A literature search was performed for articles published between 2005 and mid-February 2017 using Google Scholar and PubMed databases. Searches for variations of the terms Mechanical Turk, MTurk, health, healthcare, clinic*, and medic yielded an initial total of 331 non-duplicative articles. Two reviewers (TH and KM) screened the articles first by title review, eliminating those that did not pertain to health as defined by the World Health Organization,17 leaving 181 articles. After abstract and full-text review, 35 articles were included in the final analysis.

RESULTS

The 35 articles that met the criteria of primary peer-reviewed article, MTurk used in part or all of the results, and an objective of the study was to analyze MTurk as a research tool in a health services research and medical context are described briefly in Table 1.12, 18,19,20,21,22,23,24,25,26,27,28,29,30,31,32,33,34,35,36,37,38,39,40,41,42,43,44,45,46,47,48,49,50,51 A number of strengths of using MTurk in an academic health services setting were identified in the literature. The studies were overwhelmingly supportive of the economical, cost-effective nature of MTurk.18, 19, 23, 25, 26, 29,30,31,32,33,34, 37, 38, 40, 41, 45,46,47,48,49, 51 Additional strengths include the time-saving component of using MTurk, reliability, and high quality. Accurate,34 effective,29, 30, 51 performance comparable to quality of medical experts,18, 26, 33, 34, 39, 41, 43, 48 high verification,42 reliable,27, 31 objective,32 statistically equivalent to data from other samples,12, 22, 24, 38, 49, 50 diverse,19, 21, 47, 49 and viable,28, 36 high quality,35, 42, 45 among other strengths, were consistent conclusions in the literature.

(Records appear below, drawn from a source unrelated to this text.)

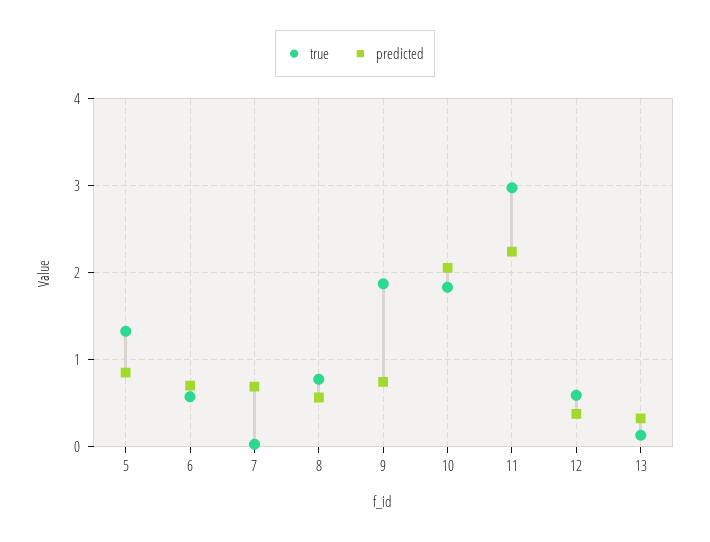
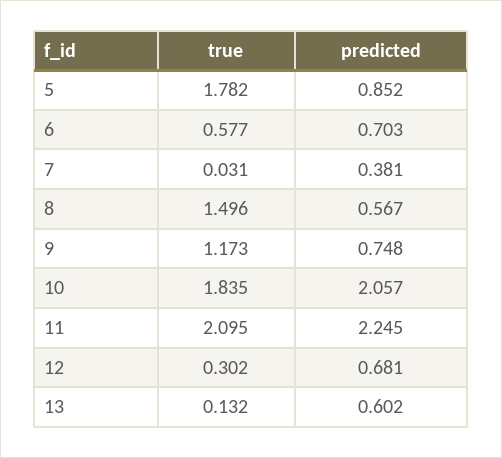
true, 5: 1.3 -> 1.782
predicted, 7: 0.7 -> 0.381
true, 8: 0.8 -> 1.496
true, 9: 1.9 -> 1.173
true, 11: 3 -> 2.095
true, 12: 0.6 -> 0.302
predicted, 12: 0.4 -> 0.681
predicted, 13: 0.3 -> 0.602

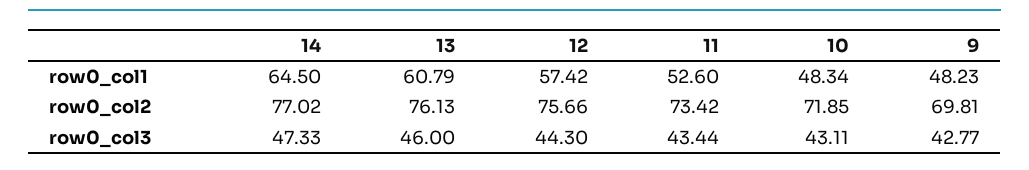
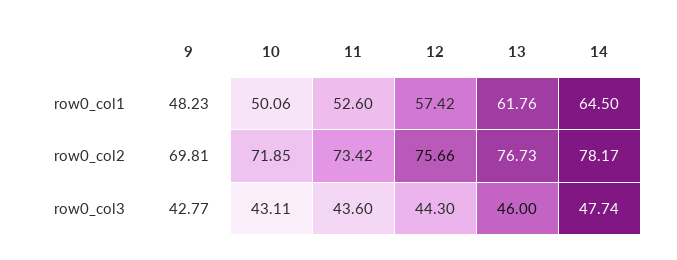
13, row0_col1: 60.79 -> 61.76
10, row0_col1: 48.34 -> 50.06
14, row0_col2: 77.02 -> 78.17
13, row0_col2: 76.13 -> 76.73
14, row0_col3: 47.33 -> 47.74
11, row0_col3: 43.44 -> 43.6

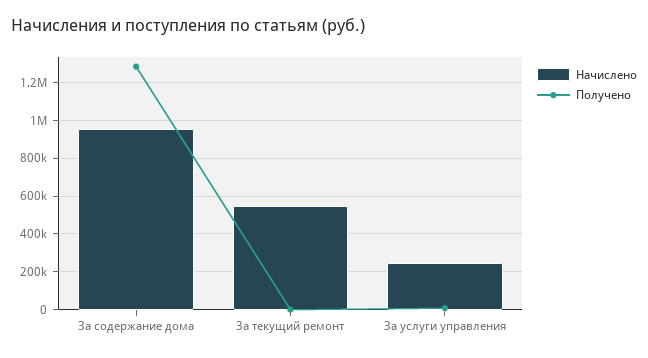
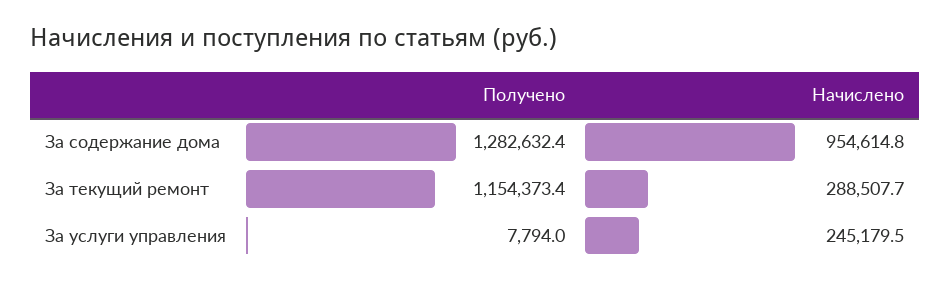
Начислено, За текущий ремонт: 550000 -> 288507.7
Получено, За текущий ремонт: 0 -> 1154373.4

Table 1 Summary of Research Findings

The weaknesses are dominated by the identified strengths, but important to note. Four studies20, 36,37,38 noted three caveats: (1) researchers should exercise caution when generalizing MTurk findings to the US population;20, 36 (2) despite a high degree of inter-rater reliability in the MTurk sample, it is unknown whether the accuracy of the data is comparable to evaluations by trained ophthalmologic experts;37 (3) the data were not validated against a sample using face-to-face interview techniques.38 The literature overwhelming concludes that MTurk is an efficient, reliable, cost-effective tool for a variety of tasks with results comparable to those collected via more conventional means. However, results from surveys on MTurk should not be generalized to the US population.